Pero algo pasa en pleno tránsito de fuga:
«En Astapovo, una pequeñísima estación, tiene que hacer algo. El herido de muerte no puede proseguir. No hay ni una posada, ni un hotel, ningún departamento principesco donde poderlo albergar. Avergonzado, el jefe de la estación ofrece su vivienda, es una casa de madera, de un piso del cuerpo de la estación (lugar de peregrinación desde entonces para el mundo ruso) se transporta al enfermo hacia ella y, repentinamente, todo se ha realizado, todo eso que él ha soñado. Está en una pequeña pieza, baja y sombría llena de ratas y de pobreza, el catre de fierro, la escasa luz de la lámpara de petróleo.
Está súbitamente a muchas leguas del lujo y de las comodidades ante las cuales ha huido. En su lecho de muerte, en el último instante, todo se le presenta como lo ha deseado en su voluntad íntima: limpio, sin escorias; cual relevante símbolo, la muerte se amolda a su mano maestra. En pocos días se ha elevado el grandioso edificio de esta muerte, símbolo afirmativo de su doctrina que ya no puede socavar la envidia humana ni puede turbarla ni destruirla en su sencillez primitiva».
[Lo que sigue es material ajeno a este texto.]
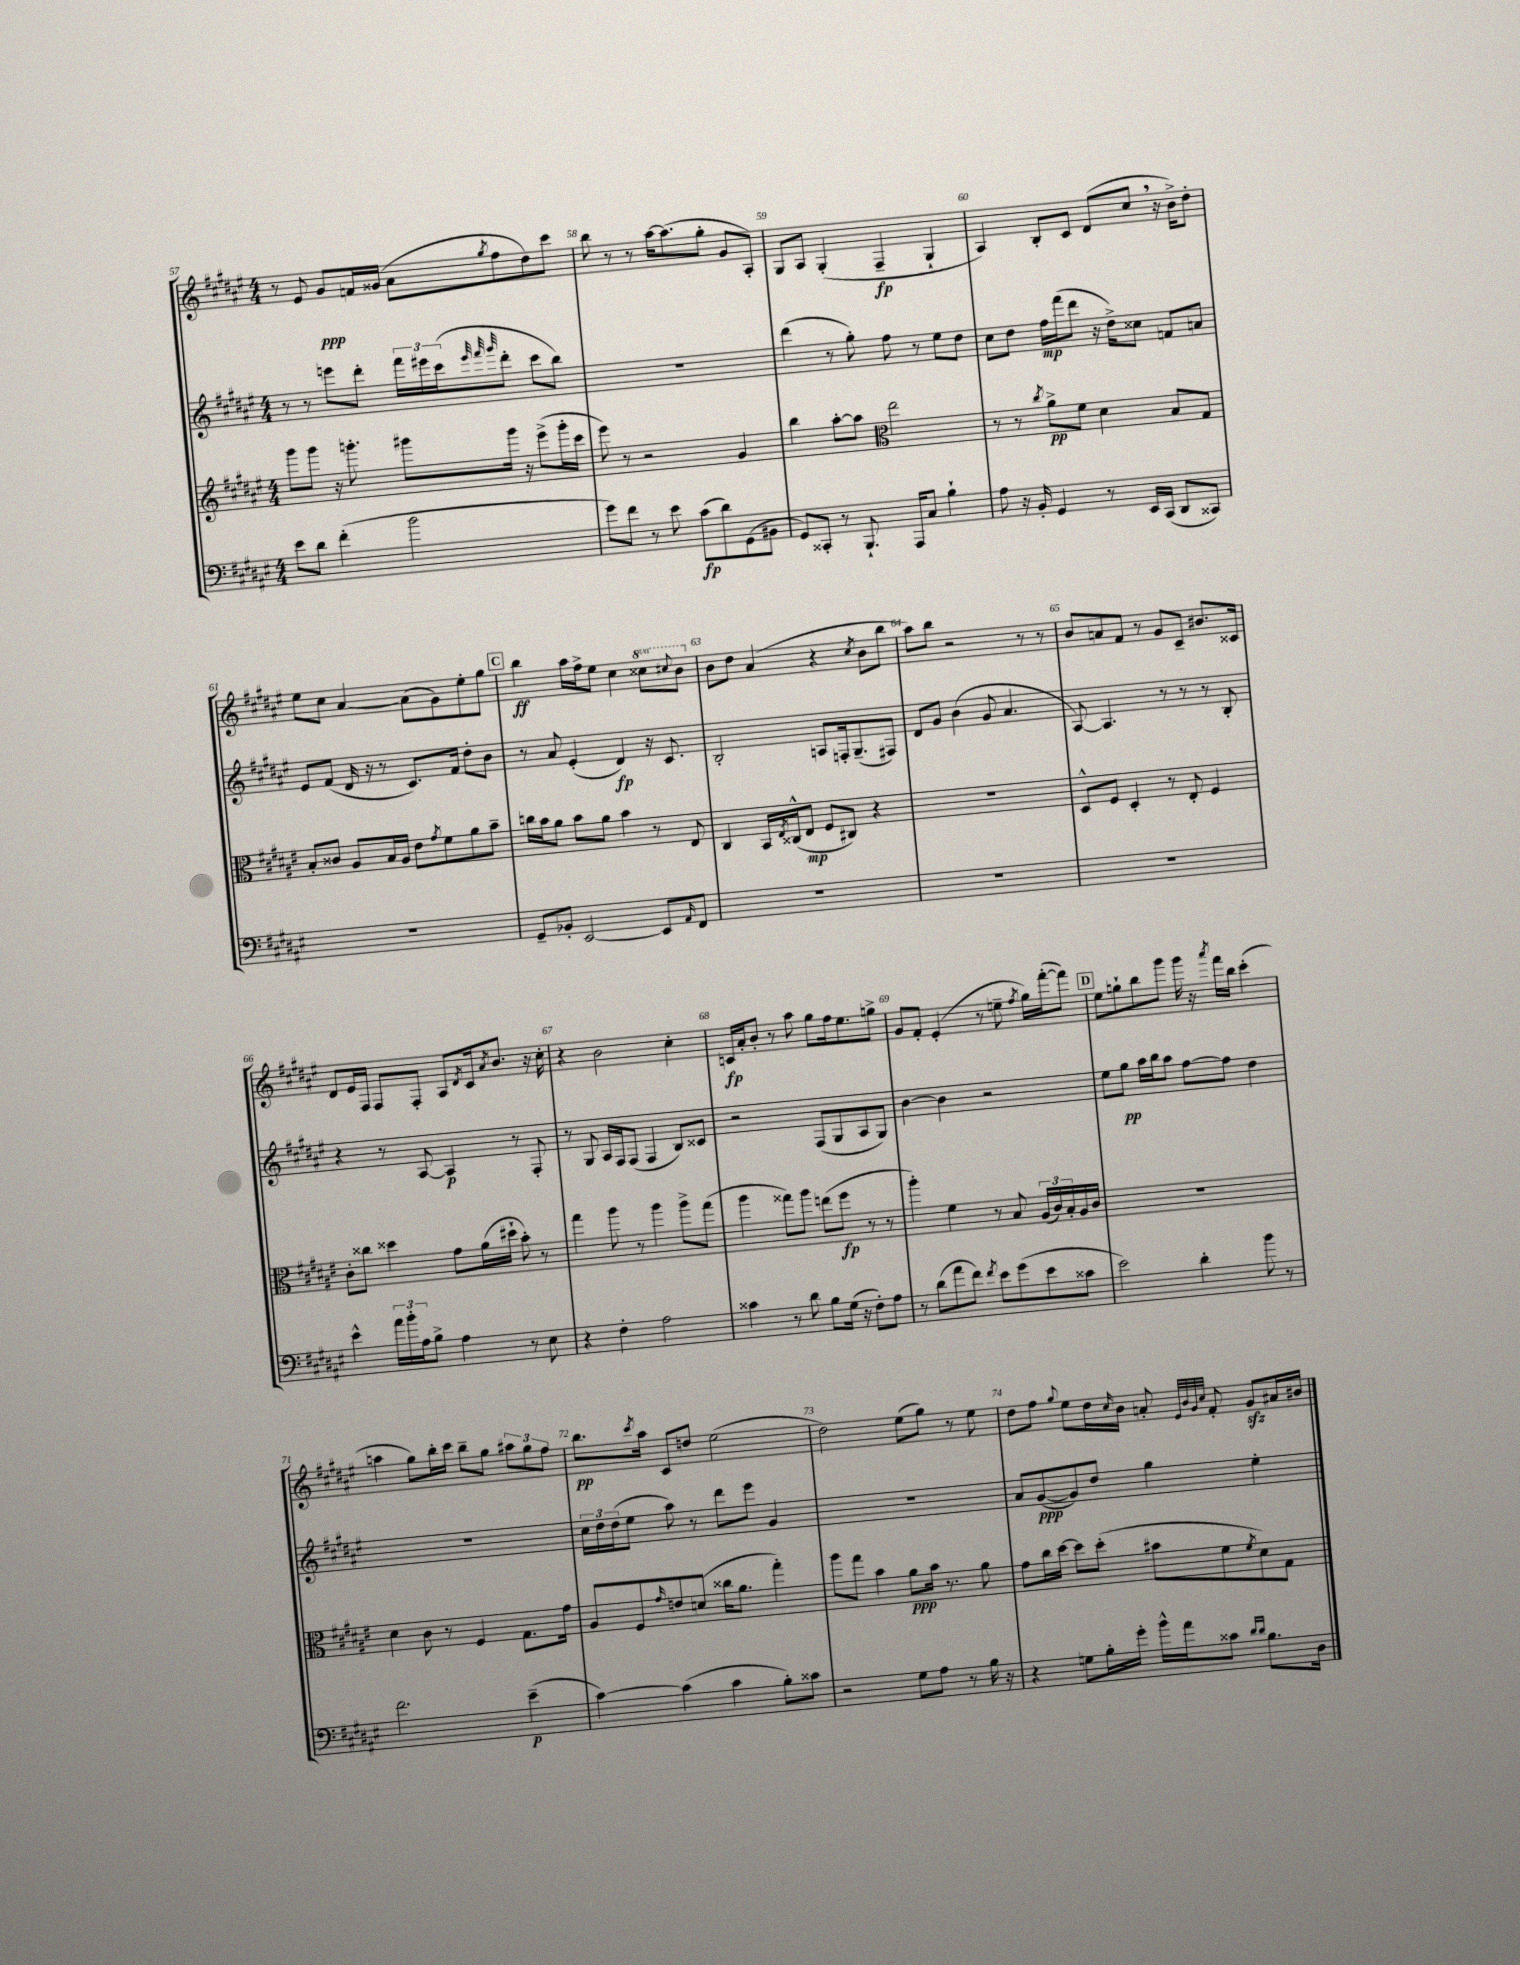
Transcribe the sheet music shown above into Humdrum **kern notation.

**kern	**kern	**kern	**kern
*staff4	*staff3	*staff2	*staff1
*clefF4	*clefG2	*clefG2	*clefG2
*k[f#c#g#d#a#e#]	*k[f#c#g#d#a#e#]	*k[f#c#g#d#a#e#]	*k[f#c#g#d#a#e#]
*M4/4	*M4/4	*M4/4	*M4/4
8e#	8ggg#	8r	8r
8d#	8ggg#	8r	8e#
(4f#'	16r	8eee	8g#
.	8.ggg'	.	.
.	.	8ddd#'	16f
.	.	.	(16g##
2b	8ggg#	24fff#	8a#
.	.	24eee#	.
.	.	(24ccc#	.
.	.	32qqeee#	.
.	.	32qqfff#	.
.	.	32qqggg#	8qgg#
.	16ggg#	8ddd#'	8ff#
.	16r	.	.
.	(8eee#^	8ccc#	8dd#)
.	16ggg#'	8bb)	8ccc#
.	16ccc#	.	.
=	=	=	=
8g#)	8eee#)	1r	8bb
8f#	8r	.	8r
8r	2r	.	8r
8e#	.	.	[16aa#
.	.	.	(8.aa#]
(8c#	.	.	.
8d#)	.	.	8gg#'
(8GG#	4g#	.	8g#
8BB#	.	.	8A#')
=	=	=	=
8GG#)	4bb	(4ddd#	8G#
8CC##'	.	.	8A#
8r	[8aa#'	8r	(4G#'
8.BBB`	8aa#]	8gg#')	.
*	*clefC3	*	*
.	2ee#	8ff#	4F#~
16AAA#	.	.	.
8C#	.	8r	.
4B`	.	8ee#	4G#`
.	.	8dd#	.
=	=	=	=
8A#	8r	8cc#	4A#)
16r	8r	8dd#	.
16BB'	.	.	.
.	8qcc#	.	.
4GG#	8a#^	16ff#	8B'
.	.	(16fff#	.
.	8f#	8ddd#	8c#
8r	4d#	16r	(8d#
.	.	16dd#^)	.
16EE#	.	8cc##	8cc#
(16CC#	.	.	.
8DD#	8B	8f	16r
.	.	.	16b^)
8CC##)	8G#	8a	8dd#'
=	=	=	=
1r	8B'	8e#	8ee#
.	8c##	(8f#	8cc#
.	8A#	16d#	[4a#
.	.	16r	.
.	16B	8r	.
.	16A#	.	.
.	8e#	8.c#)	(8a#]
.	8qg#	.	.
.	8f#	.	8g#)
.	.	16f#	.
.	8a#	8dd#'	8ee#'
.	8b~	8b	8gg#
=	=	=	=
8GG#~	16cc	8r	4bb
.	16b	.	.
8BB-'	8a#	8a#	.
[2EE#	8b	(4e#'	16aa#
.	.	.	16ff#^
.	8a#	.	8ee#
.	4b	4d#)	4cc#
8EE#]	8r	16r	8ccc##
.	.	8.c#	.
16qqAA#	.	.	8qqccc#
8FF#	8E#	.	8bb
=	=	=	=
1r	4C#	2B'	8b
.	.	.	8dd#
.	16BB	.	(4a#
.	8qE#	.	.
.	(16C##^^	.	.
.	8E#	.	.
.	8F#	8A	4r
.	8C#)	16F'	.
.	.	(8.G#~	.
.	.	.	8qcc#
.	4r	.	8b
.	.	8F#)	8bb
=	=	=	=
1r	1r	8d#	8aa#)
.	.	8g#	8bb
.	.	(4b	2r
.	.	8g#	.
.	.	4.a#	.
.	.	.	8r
.	.	.	8r
=	=	=	=
1r	8D#^^	[8A#)	8b
.	8F#	4.A#]	8a
.	4D#'	.	8f#
.	.	.	8r
.	8r	8r	8g#
.	8E#'	8r	8c#~
.	4F#	8r	8.b#
.	.	8B'	.
.	.	.	16c##
=	=	=	=
4e#^^	8c#'	4r	8d#
.	8cc##	.	16e#
.	.	.	16F#
24a#	4dd##	8r	8F#
24b'	.	.	.
24A#	.	.	.
8B^	.	[8A#	8F#'
4A#	8g#	4A#]	8A#
.	.	.	8qd#
.	(16a#	.	16c#
.	.	.	8qa#
.	16dd#`	.	8.b
8r	8b')	8r	.
8E#	8r	8F#'	16r
.	.	.	16cc#'
=	=	=	=
4r	4gg#	8r	4r
.	.	8G#	.
4F#'	8aa#	16A#	2b
.	.	16F#	.
.	8r	(8F#	.
2A#	4aa#	4F#	.
.	8aa#^	8B)	4cc#'
.	(8gg#	8c##	.
=	=	=	=
4c##	4aa#	2r	16c
.	.	.	16a#'
.	.	.	8b'
8r	8gg##)	.	8r
8d#	8aa#	.	8aa#
8B	(8ee	(8F#	8gg#
(16G#	8ff#	8G#	16ff#
16r	.	.	8.ee#
8F#')	8r	8A#	.
8A#	8r	8G#)	8gg^
=	=	=	=
8r	4aa#')	[4b	8g#
(8d#	.	.	8f#'
8a#	4f#	4b]	(4e#'
8f#)	.	.	.
8qf#	.	.	.
8e#	8r	2r	8r
(8g#	8B	.	8ee~
.	.	.	8qff#
8e#	(24A#	.	16gg#)
.	24c#)	.	.
.	.	.	([16fff#'
.	24B'	.	.
8c##	16A#	.	8fff#])
.	16c#	.	.
=	=	=	=
2e#)	1r	8ee#	8ee#
.	.	8gg#	8gg`
.	.	16aa#	8bb
.	.	16bb	.
.	.	8aa#	8ggg#
4d#'	.	[8ff#	16ggg#
.	.	.	16r
.	.	.	8qaaa#
.	.	8ff#]	16fff#
.	.	.	16bb
8b	.	4dd#	(4ccc#'
8r	.	.	.
=	=	=	=
2.f#	4d#	1r	4aa
.	8c#	.	8gg#)
.	8r	.	16bb'
.	.	.	16ccc#
.	4F#	.	8bb~
.	.	.	8gg#
(4e#~	8.G#	.	12aa#
.	.	.	12gg#
.	.	.	12ff#
.	16g#	.	.
=	=	=	=
[4c#)	8A#	24cc#	8.bb
.	.	24dd#	.
.	.	(24dd#	.
.	8F#	8ee#	.
.	.	.	8qccc#
.	.	.	16aa#
.	16qqg#	.	.
(4c#]	8e	8aa#)	8c#
.	(8d	8r	8dd
4c#	16cc##	8ddd#	(2ee#
.	8.a#	.	.
.	.	8eee#	.
8B')	4gg#')	4g#	.
8c##	.	.	.
=	=	=	=
2r	8aa#	1r	2dd#)
.	8gg#	.	.
.	4b	.	.
8G#	8a#	.	(8ee#
8A#	16b	.	8gg#)
.	8.r	.	.
8r	.	.	8r
16B	8a#	.	8ee#
16r	.	.	.
=	=	=	=
4r	8g#	8a#	8dd#
.	16cc#	([8g#	8ff#
.	[16dd#	.	.
.	.	.	8qqgg#
8G	8dd#]	8g#])	8ee#
16B'	(8dd#'	8dd#	16dd#
.	.	.	16qqcc#
16g#'	.	.	16b
16b^^	8b#	4gg#	8a'
16a#	.	.	.
.	.	.	32qqe#
.	.	.	32qqb
.	.	.	32qqg#
.	.	.	32qqcc#
8c##	8f#	.	8f#'
16qqd#	.	.	.
16qqd#	8qf#	.	.
8.B	8d#)	4ee#'	8g#
.	8G#	.	16a#
16D#	.	.	16b#
==	==	==	==
*-	*-	*-	*-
Dios ha cumplido con el deseo final del escritor ruso como si hubiera dibujado un epitafio soberano sobre sus últimas horas. Continúa Zweig:
«Las cosas de la vida se van tornando siempre más confusas para esta vida, la más esclarecida de entre todos los hombres y, como deteniéndose va, circulando la sangre por las desfallecientes arterias. En la noche del cuatro de noviembre vuelve a incorporarse y exclama quejumbroso: «¿Pero los aldeanos cómo mueren?». Aun la vida indomable se resiste a la muerte no menos colosal. Solo el siete de noviembre, la muerte se apodera del inmortal. La cabeza de alba envoltura reposa sobre las almohadas y se apagan los ojos que con más clara visión han visto el mundo. Y ahora, por fin, el incansable investigador ha logrado conocer la verdad y la esencia de la vida».
Stefan Zweig nos ha mostrado al pecador, al sabio, al poeta y, finalmente, al santo. Ha resumido con elevada sapiencia los andares del alma y la experiencia de Tolstói. Ha logrado transfigurar y explicitar esa redención humana. En el último capítulo de la biografía, que lleva por título «Armonía final», concluye:
«Sólo gracias a la autorepresentación del artista, el alma humana se hace terrenalmente tangible y el genio adopta formas».